A landed borey held through a company — fixable, with the right paperwork
A buyer wanted a landed borey on the Phnom Penh fringe via a land-holding company. The structure was workable, but the cheap version on offer wasn’t. Here’s what we’d fix before proceeding.
Red flags
- Off-the-shelf company structure with no protective shareholder agreements.
- No charge/mortgage registered to protect the foreign shareholder’s economic interest.
- Local lawyer was introduced — and paid — by the seller.
What we checked
- Reviewed the proposed shareholding and control terms.
- Checked for security protecting the foreign party (charge, loan agreement, powers).
- Insisted on independent buyer-side legal representation.
Land can’t be foreign-owned directly, so a landed purchase means a structure — and a land-holding company is a legitimate one when it’s properly papered. The deal we looked at was the opposite: an off-the-shelf company, majority Cambodian-held as required, but with none of the protections that make the arrangement safe for the foreign buyer.

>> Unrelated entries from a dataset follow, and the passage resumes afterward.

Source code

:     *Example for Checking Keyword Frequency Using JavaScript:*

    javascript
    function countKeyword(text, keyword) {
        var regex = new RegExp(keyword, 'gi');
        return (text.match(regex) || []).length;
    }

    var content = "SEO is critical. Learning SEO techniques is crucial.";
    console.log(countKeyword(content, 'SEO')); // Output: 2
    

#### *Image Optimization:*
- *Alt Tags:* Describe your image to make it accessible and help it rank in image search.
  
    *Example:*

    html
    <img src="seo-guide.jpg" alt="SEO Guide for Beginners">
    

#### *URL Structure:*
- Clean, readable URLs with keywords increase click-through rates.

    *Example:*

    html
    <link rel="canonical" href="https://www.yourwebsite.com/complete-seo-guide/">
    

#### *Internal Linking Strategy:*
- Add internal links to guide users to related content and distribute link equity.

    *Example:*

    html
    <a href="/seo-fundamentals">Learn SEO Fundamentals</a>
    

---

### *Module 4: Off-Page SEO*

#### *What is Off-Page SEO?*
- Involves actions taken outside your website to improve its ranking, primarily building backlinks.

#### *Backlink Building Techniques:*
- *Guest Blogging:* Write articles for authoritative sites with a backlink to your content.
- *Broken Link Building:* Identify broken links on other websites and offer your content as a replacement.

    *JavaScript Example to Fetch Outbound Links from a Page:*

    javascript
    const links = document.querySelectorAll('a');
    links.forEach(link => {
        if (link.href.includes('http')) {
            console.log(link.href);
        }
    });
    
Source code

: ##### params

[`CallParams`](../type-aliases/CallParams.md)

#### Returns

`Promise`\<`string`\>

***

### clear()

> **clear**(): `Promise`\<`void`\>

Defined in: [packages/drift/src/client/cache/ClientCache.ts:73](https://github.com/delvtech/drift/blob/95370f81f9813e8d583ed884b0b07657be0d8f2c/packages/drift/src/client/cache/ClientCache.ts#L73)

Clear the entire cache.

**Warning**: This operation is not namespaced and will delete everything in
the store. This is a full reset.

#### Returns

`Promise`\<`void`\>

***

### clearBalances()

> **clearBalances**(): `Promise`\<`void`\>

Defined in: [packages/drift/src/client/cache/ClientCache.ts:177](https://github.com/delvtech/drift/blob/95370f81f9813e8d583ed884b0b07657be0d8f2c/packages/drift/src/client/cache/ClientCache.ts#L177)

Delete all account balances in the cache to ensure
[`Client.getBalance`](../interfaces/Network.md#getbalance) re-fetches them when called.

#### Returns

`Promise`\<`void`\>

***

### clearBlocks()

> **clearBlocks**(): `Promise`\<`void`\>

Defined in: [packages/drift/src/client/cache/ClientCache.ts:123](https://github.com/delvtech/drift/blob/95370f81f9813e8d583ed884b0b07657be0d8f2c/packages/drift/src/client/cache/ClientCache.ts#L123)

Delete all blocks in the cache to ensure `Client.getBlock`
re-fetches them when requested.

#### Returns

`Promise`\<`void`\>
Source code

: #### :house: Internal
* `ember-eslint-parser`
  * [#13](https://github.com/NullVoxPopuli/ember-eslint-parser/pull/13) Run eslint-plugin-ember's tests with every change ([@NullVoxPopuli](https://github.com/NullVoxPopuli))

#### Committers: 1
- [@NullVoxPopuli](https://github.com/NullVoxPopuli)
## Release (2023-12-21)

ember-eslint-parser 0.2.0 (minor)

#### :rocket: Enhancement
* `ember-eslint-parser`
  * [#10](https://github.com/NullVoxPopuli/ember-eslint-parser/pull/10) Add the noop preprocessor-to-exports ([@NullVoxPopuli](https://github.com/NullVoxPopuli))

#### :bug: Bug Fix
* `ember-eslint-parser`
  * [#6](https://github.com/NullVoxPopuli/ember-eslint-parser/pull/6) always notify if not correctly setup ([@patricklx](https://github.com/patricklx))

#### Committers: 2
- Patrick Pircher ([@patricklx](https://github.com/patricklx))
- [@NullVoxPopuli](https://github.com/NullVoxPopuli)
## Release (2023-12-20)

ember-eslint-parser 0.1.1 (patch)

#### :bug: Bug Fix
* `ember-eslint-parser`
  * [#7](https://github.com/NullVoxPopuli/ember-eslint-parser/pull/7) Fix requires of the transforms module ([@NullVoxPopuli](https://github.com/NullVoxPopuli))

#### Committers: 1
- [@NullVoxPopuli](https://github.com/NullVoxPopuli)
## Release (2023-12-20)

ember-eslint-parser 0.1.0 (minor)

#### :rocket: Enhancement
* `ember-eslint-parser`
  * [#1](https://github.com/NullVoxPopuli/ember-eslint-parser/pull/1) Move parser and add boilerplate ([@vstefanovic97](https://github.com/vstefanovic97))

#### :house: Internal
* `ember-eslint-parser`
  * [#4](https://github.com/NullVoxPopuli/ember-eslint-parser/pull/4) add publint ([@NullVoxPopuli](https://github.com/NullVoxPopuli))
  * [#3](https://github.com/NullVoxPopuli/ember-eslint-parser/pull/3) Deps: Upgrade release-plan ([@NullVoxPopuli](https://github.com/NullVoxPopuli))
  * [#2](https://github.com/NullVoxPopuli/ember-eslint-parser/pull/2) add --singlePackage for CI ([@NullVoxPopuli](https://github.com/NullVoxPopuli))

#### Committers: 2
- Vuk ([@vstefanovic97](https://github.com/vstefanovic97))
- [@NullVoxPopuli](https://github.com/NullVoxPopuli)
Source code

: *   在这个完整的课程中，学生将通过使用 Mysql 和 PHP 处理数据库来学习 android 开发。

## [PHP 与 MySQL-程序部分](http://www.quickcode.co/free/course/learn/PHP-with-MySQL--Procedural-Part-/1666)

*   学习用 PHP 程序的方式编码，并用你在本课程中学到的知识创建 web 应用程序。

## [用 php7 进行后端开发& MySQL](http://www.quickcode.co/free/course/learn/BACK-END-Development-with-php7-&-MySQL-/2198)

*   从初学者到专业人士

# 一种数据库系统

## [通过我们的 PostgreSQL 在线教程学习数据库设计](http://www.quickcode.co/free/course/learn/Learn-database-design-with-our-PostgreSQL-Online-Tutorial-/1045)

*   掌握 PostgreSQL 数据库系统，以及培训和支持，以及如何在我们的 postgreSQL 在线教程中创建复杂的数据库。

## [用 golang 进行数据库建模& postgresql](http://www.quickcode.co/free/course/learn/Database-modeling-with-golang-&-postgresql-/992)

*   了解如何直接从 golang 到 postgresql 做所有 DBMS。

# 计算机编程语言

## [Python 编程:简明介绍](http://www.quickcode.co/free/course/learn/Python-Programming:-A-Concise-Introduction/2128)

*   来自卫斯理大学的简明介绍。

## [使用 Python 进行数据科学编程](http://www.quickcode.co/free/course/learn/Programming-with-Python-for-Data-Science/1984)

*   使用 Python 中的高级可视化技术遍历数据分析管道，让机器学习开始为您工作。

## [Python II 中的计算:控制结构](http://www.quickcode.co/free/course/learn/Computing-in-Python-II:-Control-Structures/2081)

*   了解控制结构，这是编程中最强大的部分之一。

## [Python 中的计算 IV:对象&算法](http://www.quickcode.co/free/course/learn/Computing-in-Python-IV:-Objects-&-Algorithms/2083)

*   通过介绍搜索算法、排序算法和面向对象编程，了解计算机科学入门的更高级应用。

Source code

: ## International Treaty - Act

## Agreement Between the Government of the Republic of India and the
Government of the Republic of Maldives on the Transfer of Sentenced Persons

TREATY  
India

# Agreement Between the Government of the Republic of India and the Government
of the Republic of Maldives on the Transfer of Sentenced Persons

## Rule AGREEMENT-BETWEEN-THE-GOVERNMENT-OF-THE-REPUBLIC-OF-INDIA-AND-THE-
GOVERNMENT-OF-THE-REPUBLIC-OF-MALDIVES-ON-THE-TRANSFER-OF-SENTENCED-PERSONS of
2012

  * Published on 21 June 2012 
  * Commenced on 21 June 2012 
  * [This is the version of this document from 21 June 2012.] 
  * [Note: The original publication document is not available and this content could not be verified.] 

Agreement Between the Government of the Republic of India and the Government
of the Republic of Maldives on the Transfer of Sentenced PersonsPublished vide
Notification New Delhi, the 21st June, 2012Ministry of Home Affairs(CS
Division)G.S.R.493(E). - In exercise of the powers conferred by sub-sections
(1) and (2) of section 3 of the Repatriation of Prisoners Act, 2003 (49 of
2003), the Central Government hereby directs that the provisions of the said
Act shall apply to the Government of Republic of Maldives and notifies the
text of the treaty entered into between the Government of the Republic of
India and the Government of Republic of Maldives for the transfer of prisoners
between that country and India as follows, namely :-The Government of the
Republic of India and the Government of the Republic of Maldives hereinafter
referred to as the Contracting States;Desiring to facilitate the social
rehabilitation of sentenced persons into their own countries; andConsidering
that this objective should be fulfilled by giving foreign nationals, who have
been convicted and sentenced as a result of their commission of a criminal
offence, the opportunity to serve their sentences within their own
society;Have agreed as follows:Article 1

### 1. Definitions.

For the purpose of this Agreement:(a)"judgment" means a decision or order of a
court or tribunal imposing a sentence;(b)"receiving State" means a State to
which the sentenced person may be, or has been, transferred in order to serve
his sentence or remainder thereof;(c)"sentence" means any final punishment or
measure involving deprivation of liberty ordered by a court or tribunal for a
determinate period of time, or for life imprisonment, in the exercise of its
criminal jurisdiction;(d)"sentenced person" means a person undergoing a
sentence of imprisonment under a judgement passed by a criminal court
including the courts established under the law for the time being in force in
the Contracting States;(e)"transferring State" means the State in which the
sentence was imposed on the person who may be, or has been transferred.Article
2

The fixes were specific and non-negotiable: shareholder and control agreements that actually hold, security registered to protect the foreign party’s economic interest, and — critically — an independent lawyer acting for the buyer, not the one the seller introduced. With those in place the structure stood up. The buyer proceeded; without them, this is exactly the kind of “company route” that turns into a horror story.
Worth weighing against a registered long lease or, increasingly, a regulated trust — sometimes the simpler structure is the safer one.